La majoration spécifique

Depuis 2006, la pension anticipée des travailleurs handicapés peut être augmentée si la durée maximale d’assurance n’est pas atteinte dans le régime général. Le calcul du taux de majoration s’effectue selon la formule suivante :

1/3 × (nombre de trimestres cotisés en étant handicapé / nombre total de trimestres d’assurance), dans la limite d’un plafond fixé.

La retraite complémentaire

Ce coefficient de majoration s’applique au montant de la retraite anticipée pour déterminer l’augmentation attribuée.

Dans la grande majorité des cas, les régimes complémentaires autorisent la liquidation de la retraite anticipée pour handicap dès 55 ans, à condition de respecter les règles du régime de base. En clair, une fois la pension de base accordée en retraite anticipée, la complémentaire suit, sans pénalité supplémentaire. À noter toutefois : la majoration du régime général ne s’applique pas à la retraite complémentaire.

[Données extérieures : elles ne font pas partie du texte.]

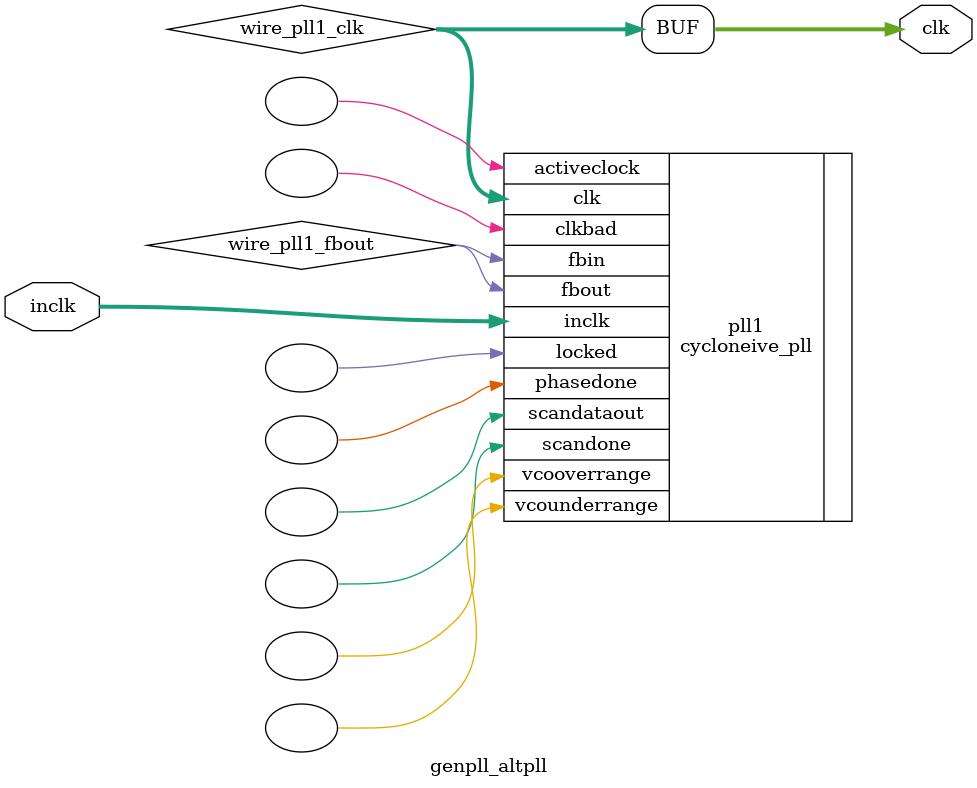
<source format=v>






//synthesis_resources = cycloneive_pll 1 
//synopsys translate_off
`timescale 1 ps / 1 ps
//synopsys translate_on
module  genpll_altpll
	( 
	clk,
	inclk) /* synthesis synthesis_clearbox=1 */;
	output   [4:0]  clk;
	input   [1:0]  inclk;
`ifndef ALTERA_RESERVED_QIS
// synopsys translate_off
`endif
	tri0   [1:0]  inclk;
`ifndef ALTERA_RESERVED_QIS
// synopsys translate_on
`endif

	wire  [4:0]   wire_pll1_clk;
	wire  wire_pll1_fbout;

	cycloneive_pll   pll1
	( 
	.activeclock(),
	.clk(wire_pll1_clk),
	.clkbad(),
	.fbin(wire_pll1_fbout),
	.fbout(wire_pll1_fbout),
	.inclk(inclk),
	.locked(),
	.phasedone(),
	.scandataout(),
	.scandone(),
	.vcooverrange(),
	.vcounderrange()
	`ifndef FORMAL_VERIFICATION
	// synopsys translate_off
	`endif
	,
	.areset(1'b0),
	.clkswitch(1'b0),
	.configupdate(1'b0),
	.pfdena(1'b1),
	.phasecounterselect({3{1'b0}}),
	.phasestep(1'b0),
	.phaseupdown(1'b0),
	.scanclk(1'b0),
	.scanclkena(1'b1),
	.scandata(1'b0)
	`ifndef FORMAL_VERIFICATION
	// synopsys translate_on
	`endif
	);
	defparam
		pll1.bandwidth_type = "auto",
		pll1.clk0_divide_by = 50,
		pll1.clk0_duty_cycle = 50,
		pll1.clk0_multiply_by = 1,
		pll1.clk0_phase_shift = "0",
		pll1.compensate_clock = "clk0",
		pll1.inclk0_input_frequency = 20000,
		pll1.operation_mode = "normal",
		pll1.pll_type = "auto",
		pll1.lpm_type = "cycloneive_pll";
	assign
		clk = {wire_pll1_clk[4:0]};
endmodule //genpll_altpll
//VALID FILE

</source>
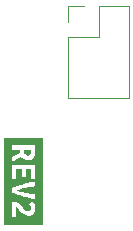
<source format=gto>
G04 #@! TF.GenerationSoftware,KiCad,Pcbnew,7.0.7*
G04 #@! TF.CreationDate,2023-08-28T17:40:55-04:00*
G04 #@! TF.ProjectId,programmer,70726f67-7261-46d6-9d65-722e6b696361,rev?*
G04 #@! TF.SameCoordinates,Original*
G04 #@! TF.FileFunction,Legend,Top*
G04 #@! TF.FilePolarity,Positive*
%FSLAX46Y46*%
G04 Gerber Fmt 4.6, Leading zero omitted, Abs format (unit mm)*
G04 Created by KiCad (PCBNEW 7.0.7) date 2023-08-28 17:40:55*
%MOMM*%
%LPD*%
G01*
G04 APERTURE LIST*
%ADD10C,0.120000*%
%ADD11C,0.800000*%
%ADD12C,6.000000*%
%ADD13R,1.700000X1.700000*%
%ADD14O,1.700000X1.700000*%
G04 APERTURE END LIST*
D10*
X140910000Y-49470000D02*
X142240000Y-49470000D01*
X140910000Y-50800000D02*
X140910000Y-49470000D01*
X140910000Y-52070000D02*
X140910000Y-57210000D01*
X140910000Y-52070000D02*
X143510000Y-52070000D01*
X140910000Y-57210000D02*
X146110000Y-57210000D01*
X143510000Y-49470000D02*
X146110000Y-49470000D01*
X143510000Y-52070000D02*
X143510000Y-49470000D01*
X146110000Y-49470000D02*
X146110000Y-57210000D01*
G36*
X137801350Y-61687075D02*
G01*
X137802937Y-61741050D01*
X137784681Y-61881544D01*
X137729912Y-61991875D01*
X137636250Y-62063312D01*
X137501313Y-62087125D01*
X137280650Y-61998225D01*
X137222309Y-61881544D01*
X137202863Y-61709300D01*
X137202863Y-61623575D01*
X137793413Y-61623575D01*
X137801350Y-61687075D01*
G37*
G36*
X138826346Y-61233050D02*
G01*
X138826346Y-67290950D01*
X138826346Y-67952408D01*
X135493654Y-67952408D01*
X135493654Y-67290950D01*
X136155113Y-67290950D01*
X136478962Y-67290950D01*
X136478962Y-66446400D01*
X136583738Y-66479738D01*
X136696450Y-66560700D01*
X136804400Y-66662300D01*
X136894887Y-66757550D01*
X137053638Y-66919475D01*
X137225088Y-67062350D01*
X137407650Y-67163950D01*
X137602913Y-67202050D01*
X137848975Y-67151250D01*
X138025188Y-67014725D01*
X138129963Y-66817875D01*
X138164887Y-66586100D01*
X138149012Y-66420603D01*
X138101387Y-66254313D01*
X138020425Y-66097547D01*
X137904538Y-65960625D01*
X137631488Y-66154300D01*
X137780713Y-66354325D01*
X137825163Y-66548000D01*
X137760075Y-66732150D01*
X137574337Y-66805175D01*
X137406062Y-66746438D01*
X137234613Y-66597213D01*
X137143728Y-66503550D01*
X137048875Y-66403538D01*
X136948069Y-66303525D01*
X136839325Y-66209862D01*
X136721453Y-66127313D01*
X136593263Y-66060637D01*
X136453563Y-66016584D01*
X136301162Y-66001900D01*
X136234488Y-66000313D01*
X136155113Y-66008250D01*
X136155113Y-67290950D01*
X135493654Y-67290950D01*
X135493654Y-64827150D01*
X136155113Y-64827150D01*
X136155113Y-65230375D01*
X136324269Y-65291053D01*
X136497307Y-65350319D01*
X136674225Y-65408175D01*
X136852025Y-65463738D01*
X137027708Y-65516125D01*
X137201275Y-65565337D01*
X137454084Y-65632806D01*
X137694988Y-65692337D01*
X137918825Y-65743534D01*
X138120438Y-65786000D01*
X138120438Y-65376425D01*
X137955338Y-65347850D01*
X137764838Y-65312925D01*
X137558859Y-65273237D01*
X137347325Y-65230375D01*
X137134600Y-65184338D01*
X136925050Y-65135125D01*
X136728597Y-65084325D01*
X136555163Y-65033525D01*
X136730978Y-64982328D01*
X136928225Y-64930337D01*
X137137775Y-64879538D01*
X137350500Y-64831912D01*
X137561637Y-64787859D01*
X137766425Y-64747775D01*
X137955734Y-64714437D01*
X138120438Y-64690625D01*
X138120438Y-64277875D01*
X137942638Y-64314388D01*
X137720388Y-64366775D01*
X137554053Y-64408756D01*
X137381015Y-64454264D01*
X137201275Y-64503300D01*
X137018007Y-64555158D01*
X136834386Y-64609133D01*
X136650412Y-64665225D01*
X136388475Y-64748569D01*
X136155113Y-64827150D01*
X135493654Y-64827150D01*
X135493654Y-62849125D01*
X136155113Y-62849125D01*
X136155113Y-64109600D01*
X136478962Y-64109600D01*
X136478962Y-63239650D01*
X137031413Y-63239650D01*
X137031413Y-63934975D01*
X137355263Y-63934975D01*
X137355263Y-63239650D01*
X137796588Y-63239650D01*
X137796588Y-64039750D01*
X138120438Y-64039750D01*
X138120438Y-62849125D01*
X136155113Y-62849125D01*
X135493654Y-62849125D01*
X135493654Y-62614175D01*
X136155113Y-62614175D01*
X136363075Y-62523687D01*
X136582150Y-62414150D01*
X136791700Y-62296675D01*
X136974262Y-62182375D01*
X137063956Y-62321281D01*
X137186988Y-62414150D01*
X137334625Y-62466537D01*
X137498138Y-62484000D01*
X137652522Y-62470903D01*
X137785475Y-62431612D01*
X137987088Y-62280800D01*
X138056144Y-62172850D01*
X138104563Y-62045850D01*
X138133138Y-61901387D01*
X138142663Y-61741050D01*
X138139488Y-61629925D01*
X138131550Y-61496575D01*
X138115675Y-61358462D01*
X138091863Y-61233050D01*
X136155113Y-61233050D01*
X136155113Y-61623575D01*
X136879013Y-61623575D01*
X136879013Y-61826775D01*
X136699228Y-61934328D01*
X136521825Y-62034738D01*
X136342041Y-62125622D01*
X136155113Y-62204600D01*
X136155113Y-62614175D01*
X135493654Y-62614175D01*
X135493654Y-61233050D01*
X135493654Y-60571592D01*
X138826346Y-60571592D01*
X138826346Y-61233050D01*
G37*
%LPC*%
D11*
X134910000Y-72051000D03*
X135569010Y-70460010D03*
X135569010Y-73641990D03*
X137160000Y-69801000D03*
D12*
X137160000Y-72051000D03*
D11*
X137160000Y-74301000D03*
X138750990Y-70460010D03*
X138750990Y-73641990D03*
X139410000Y-72051000D03*
D13*
X142240000Y-50800000D03*
D14*
X144780000Y-50800000D03*
X142240000Y-53340000D03*
X144780000Y-53340000D03*
X142240000Y-55880000D03*
X144780000Y-55880000D03*
D11*
X134910000Y-41571000D03*
X135569010Y-39980010D03*
X135569010Y-43161990D03*
X137160000Y-39321000D03*
D12*
X137160000Y-41571000D03*
D11*
X137160000Y-43821000D03*
X138750990Y-39980010D03*
X138750990Y-43161990D03*
X139410000Y-41571000D03*
D13*
X137160000Y-48260000D03*
D14*
X137160000Y-50800000D03*
X137160000Y-53340000D03*
X137160000Y-55880000D03*
X137160000Y-58420000D03*
%LPD*%
M02*

</source>
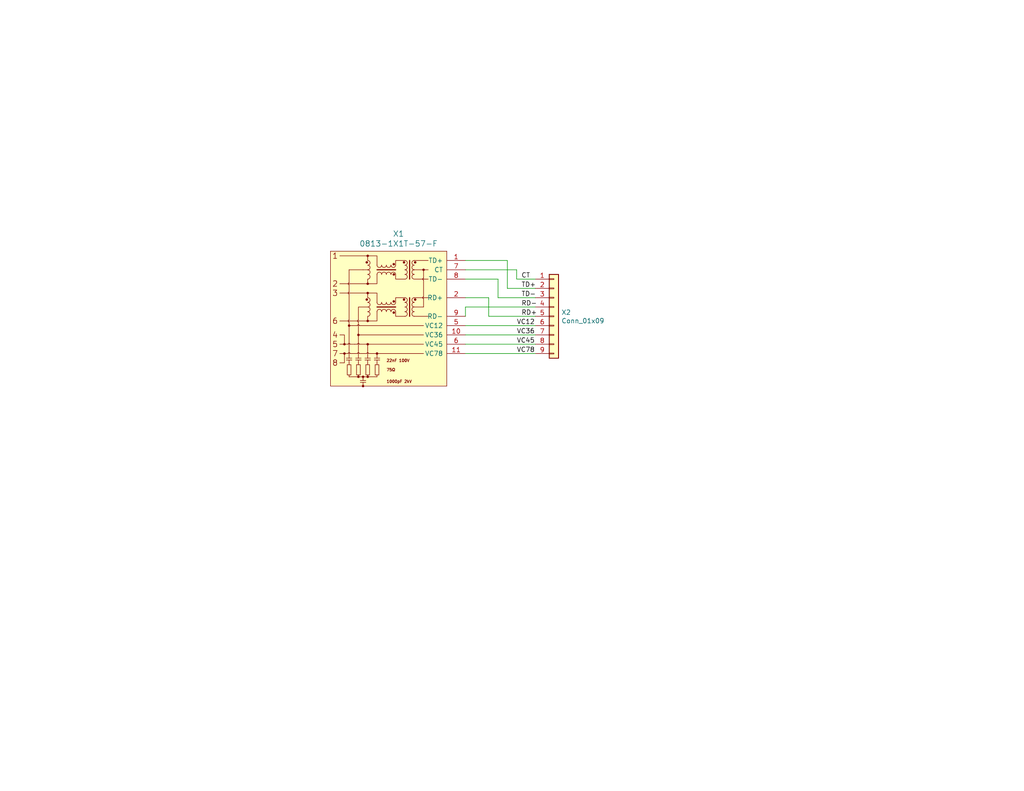
<source format=kicad_sch>
(kicad_sch (version 20230121) (generator eeschema)

  (uuid f103b0b2-6589-4c01-9ae9-5bc030eecc6e)

  (paper "USLetter")

  (title_block
    (title "0813-1X1T-57-F Breakout")
    (date "2018-08-19")
    (rev "1")
    (company "Alex M.")
  )

  


  (wire (pts (xy 135.89 81.28) (xy 146.05 81.28))
    (stroke (width 0) (type default))
    (uuid 0060c58a-49bf-4d38-ae24-5858ff1200e5)
  )
  (wire (pts (xy 127 83.82) (xy 127 86.36))
    (stroke (width 0) (type default))
    (uuid 26b101aa-e503-4cd8-b640-648ab2a9803c)
  )
  (wire (pts (xy 135.89 81.28) (xy 135.89 76.2))
    (stroke (width 0) (type default))
    (uuid 3326c583-785c-4dc8-85b4-a9a75352f010)
  )
  (wire (pts (xy 140.97 76.2) (xy 140.97 73.66))
    (stroke (width 0) (type default))
    (uuid 5c8869bb-1ffe-417e-a908-b3fcf9d31e42)
  )
  (wire (pts (xy 127 96.52) (xy 146.05 96.52))
    (stroke (width 0) (type default))
    (uuid 6c959adf-817a-4fb4-951f-434153bf6f44)
  )
  (wire (pts (xy 133.35 86.36) (xy 146.05 86.36))
    (stroke (width 0) (type default))
    (uuid 80a88341-2553-4822-9ec0-aeb39a607c87)
  )
  (wire (pts (xy 135.89 76.2) (xy 127 76.2))
    (stroke (width 0) (type default))
    (uuid 99cb5f5b-9861-46f6-b3cb-a488e33d81ad)
  )
  (wire (pts (xy 138.43 78.74) (xy 146.05 78.74))
    (stroke (width 0) (type default))
    (uuid a3398e0a-495b-41bf-8762-f3707fcef7a3)
  )
  (wire (pts (xy 138.43 71.12) (xy 127 71.12))
    (stroke (width 0) (type default))
    (uuid b39a1b81-ce8a-47b9-9969-2281fd0aec81)
  )
  (wire (pts (xy 140.97 73.66) (xy 127 73.66))
    (stroke (width 0) (type default))
    (uuid b8f8455d-af42-46ce-a029-f8250df15f14)
  )
  (wire (pts (xy 127 83.82) (xy 146.05 83.82))
    (stroke (width 0) (type default))
    (uuid d3e2ec4f-36a8-4f85-99d1-df169b3032d1)
  )
  (wire (pts (xy 146.05 91.44) (xy 127 91.44))
    (stroke (width 0) (type default))
    (uuid d7eb7017-1c61-4200-b346-6d6af1212c79)
  )
  (wire (pts (xy 133.35 81.28) (xy 127 81.28))
    (stroke (width 0) (type default))
    (uuid dd43eb43-1a2b-4d4d-b448-f78b6747aa81)
  )
  (wire (pts (xy 138.43 78.74) (xy 138.43 71.12))
    (stroke (width 0) (type default))
    (uuid e60b8e26-4e6d-4a61-972c-2764f4a7c369)
  )
  (wire (pts (xy 127 88.9) (xy 146.05 88.9))
    (stroke (width 0) (type default))
    (uuid ed1fcdda-85b4-47be-a305-a0b1d4976444)
  )
  (wire (pts (xy 146.05 76.2) (xy 140.97 76.2))
    (stroke (width 0) (type default))
    (uuid ed8851ff-232a-49f8-b01e-16867d0ab069)
  )
  (wire (pts (xy 127 93.98) (xy 146.05 93.98))
    (stroke (width 0) (type default))
    (uuid f6e852de-1cd5-4b71-9fde-9783dc1490cb)
  )
  (wire (pts (xy 133.35 86.36) (xy 133.35 81.28))
    (stroke (width 0) (type default))
    (uuid fbb96847-a676-4541-9653-5dc4eeee6037)
  )

  (label "CT" (at 142.24 76.2 0)
    (effects (font (size 1.27 1.27)) (justify left bottom))
    (uuid 1c905f65-cf18-44bd-9015-57f8aa64f13b)
  )
  (label "VC78" (at 140.97 96.52 0)
    (effects (font (size 1.27 1.27)) (justify left bottom))
    (uuid 1e9dc6c9-b6f4-41a1-b2c9-47108156a846)
  )
  (label "TD+" (at 142.24 78.74 0)
    (effects (font (size 1.27 1.27)) (justify left bottom))
    (uuid 29805d01-55f6-4244-8dc1-6453f0215bb4)
  )
  (label "RD-" (at 142.24 83.82 0)
    (effects (font (size 1.27 1.27)) (justify left bottom))
    (uuid 5213325a-d1ec-4dd8-b737-92bcb700259c)
  )
  (label "VC12" (at 140.97 88.9 0)
    (effects (font (size 1.27 1.27)) (justify left bottom))
    (uuid 6e543850-4d16-4f9b-9222-aa9ba714e69f)
  )
  (label "VC36" (at 140.97 91.44 0)
    (effects (font (size 1.27 1.27)) (justify left bottom))
    (uuid 6ff3cd82-3dd3-4f93-9561-ee122f3da873)
  )
  (label "VC45" (at 140.97 93.98 0)
    (effects (font (size 1.27 1.27)) (justify left bottom))
    (uuid 7b4f8b8b-099b-4e2d-9c05-b943a54ff11d)
  )
  (label "RD+" (at 142.24 86.36 0)
    (effects (font (size 1.27 1.27)) (justify left bottom))
    (uuid c1253dbe-6342-47ac-9480-b4ea6ea5205d)
  )
  (label "TD-" (at 142.24 81.28 0)
    (effects (font (size 1.27 1.27)) (justify left bottom))
    (uuid d34fa75c-9d1e-4c9b-b668-517a5a28c9e4)
  )

  (symbol (lib_id "Breakout_0813-1X1T-57-F-rescue:0813-1X1T-57-F-AlexComponents") (at 105.41 88.9 0) (unit 1)
    (in_bom yes) (on_board yes) (dnp no)
    (uuid 00000000-0000-0000-0000-00005b79f3a6)
    (property "Reference" "X1" (at 108.7374 63.8302 0)
      (effects (font (size 1.524 1.524)))
    )
    (property "Value" "0813-1X1T-57-F" (at 108.7374 66.5226 0)
      (effects (font (size 1.524 1.524)))
    )
    (property "Footprint" "AlexComponents:0813-1X1T-57-F_RJ45-Jack" (at 90.17 114.3 0)
      (effects (font (size 1.524 1.524)) (justify left) hide)
    )
    (property "Datasheet" "http://belfuse.com/pdfs/0813-1X1T-57-F.pdf" (at 90.17 109.22 0)
      (effects (font (size 1.524 1.524)) (justify left) hide)
    )
    (property "DigiKey Part Number" "507-1421-ND" (at 90.17 111.76 0)
      (effects (font (size 1.524 1.524)) (justify left) hide)
    )
    (pin "1" (uuid 8fe7bcf2-3755-4200-9793-27339bab7406))
    (pin "10" (uuid 285dd950-68d7-4991-9565-27c20b6d9303))
    (pin "11" (uuid d2416530-bc33-4907-a086-cce0b6552f7f))
    (pin "2" (uuid b54952fe-13f9-4235-be0e-add1a656fbfa))
    (pin "5" (uuid d93c2fc9-9810-479a-9be6-fd90a0c1e9a7))
    (pin "6" (uuid 63b18559-8cea-482e-b202-9462d6a5a649))
    (pin "7" (uuid 7700bfe3-b80d-482a-9146-d468fb8ce03d))
    (pin "8" (uuid ec367013-64e7-45ff-bd39-4894b10bff7a))
    (pin "9" (uuid e9ff7731-bea7-4bab-a71c-24882c9c2514))
    (instances
      (project "Breakout_0813-1X1T-57-F"
        (path "/f103b0b2-6589-4c01-9ae9-5bc030eecc6e"
          (reference "X1") (unit 1)
        )
      )
    )
  )

  (symbol (lib_id "Connector_Generic:Conn_01x09") (at 151.13 86.36 0) (unit 1)
    (in_bom yes) (on_board yes) (dnp no)
    (uuid 00000000-0000-0000-0000-00005b79f442)
    (property "Reference" "X2" (at 153.162 85.2932 0)
      (effects (font (size 1.27 1.27)) (justify left))
    )
    (property "Value" "Conn_01x09" (at 153.162 87.6046 0)
      (effects (font (size 1.27 1.27)) (justify left))
    )
    (property "Footprint" "Pin_Headers:Pin_Header_Straight_1x09_Pitch2.54mm" (at 151.13 86.36 0)
      (effects (font (size 1.27 1.27)) hide)
    )
    (property "Datasheet" "~" (at 151.13 86.36 0)
      (effects (font (size 1.27 1.27)) hide)
    )
    (pin "1" (uuid 3854e3f1-79c6-417e-a51d-bd62105c2734))
    (pin "2" (uuid fe61bda8-98e4-4640-b366-9e5866913cc7))
    (pin "3" (uuid bfa00465-0397-4967-94d5-a5c2b2e6162b))
    (pin "4" (uuid 81e3720e-28a5-4c72-bbca-88d93a078d89))
    (pin "5" (uuid 0e65eca1-c5cf-4cb4-a683-0b8516624191))
    (pin "6" (uuid d0b1c01e-bb56-48e5-979a-7545f3e0a053))
    (pin "7" (uuid 49ecc970-8e5f-48fb-b4a2-98a39a5ab293))
    (pin "8" (uuid 531426e7-67da-42ae-bd09-92a771009bf3))
    (pin "9" (uuid 7c5e7f03-81a7-493d-8a89-0154f6a08432))
    (instances
      (project "Breakout_0813-1X1T-57-F"
        (path "/f103b0b2-6589-4c01-9ae9-5bc030eecc6e"
          (reference "X2") (unit 1)
        )
      )
    )
  )

  (sheet_instances
    (path "/" (page "1"))
  )
)

</source>
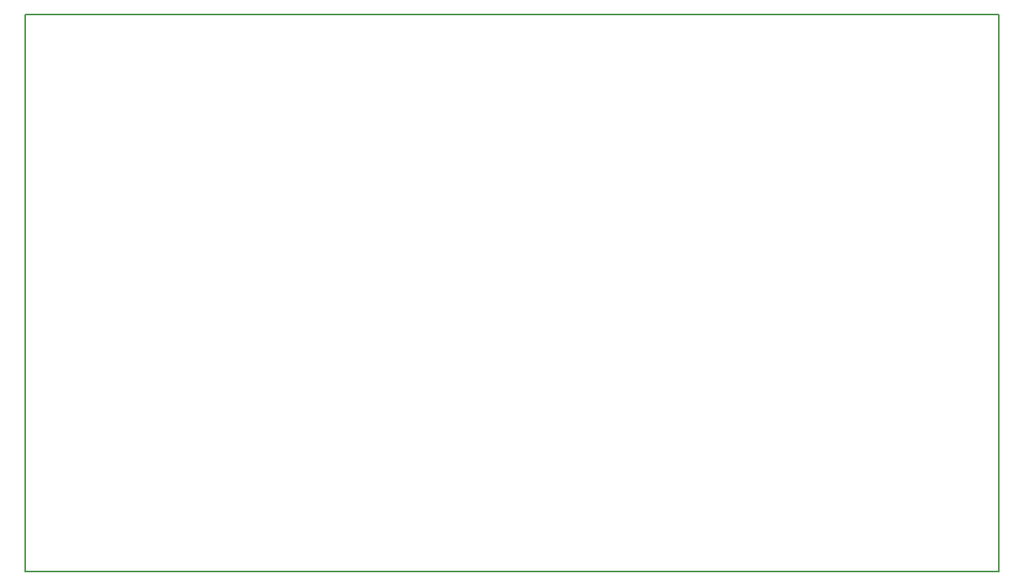
<source format=gm1>
G04 #@! TF.GenerationSoftware,KiCad,Pcbnew,7.0.7*
G04 #@! TF.CreationDate,2023-12-18T21:44:51-05:00*
G04 #@! TF.ProjectId,central_hub,63656e74-7261-46c5-9f68-75622e6b6963,rev?*
G04 #@! TF.SameCoordinates,Original*
G04 #@! TF.FileFunction,Profile,NP*
%FSLAX46Y46*%
G04 Gerber Fmt 4.6, Leading zero omitted, Abs format (unit mm)*
G04 Created by KiCad (PCBNEW 7.0.7) date 2023-12-18 21:44:51*
%MOMM*%
%LPD*%
G01*
G04 APERTURE LIST*
G04 #@! TA.AperFunction,Profile*
%ADD10C,0.200000*%
G04 #@! TD*
G04 APERTURE END LIST*
D10*
X58503167Y-40407206D02*
X166543167Y-40407206D01*
X166543167Y-102147206D01*
X58503167Y-102147206D01*
X58503167Y-40407206D01*
M02*

</source>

Deux exceptions existent :

  • Les régimes complémentaires des professions libérales ne prévoient pas de départ anticipé pour invalidité,
  • La retraite additionnelle de la fonction publique (RAFP) ne permet pas de liquider la pension complémentaire avant l’âge légal du départ à la retraite.

Pour s’y retrouver plus facilement, voici des tableaux récapitulatifs des durées d’assurance et de cotisations en fonction de l’année de naissance et de l’âge choisi :


Le parcours pour obtenir une retraite anticipée pour inaptitude ne ressemble jamais à une simple formalité. Mais chaque dossier accepté, chaque pension attribuée, marque une victoire sur l’arbitraire du handicap et sur la complexité administrative. Une fois la retraite actée, c’est une page qui s’ouvre, non pas un aboutissement, mais le début d’un temps conquis.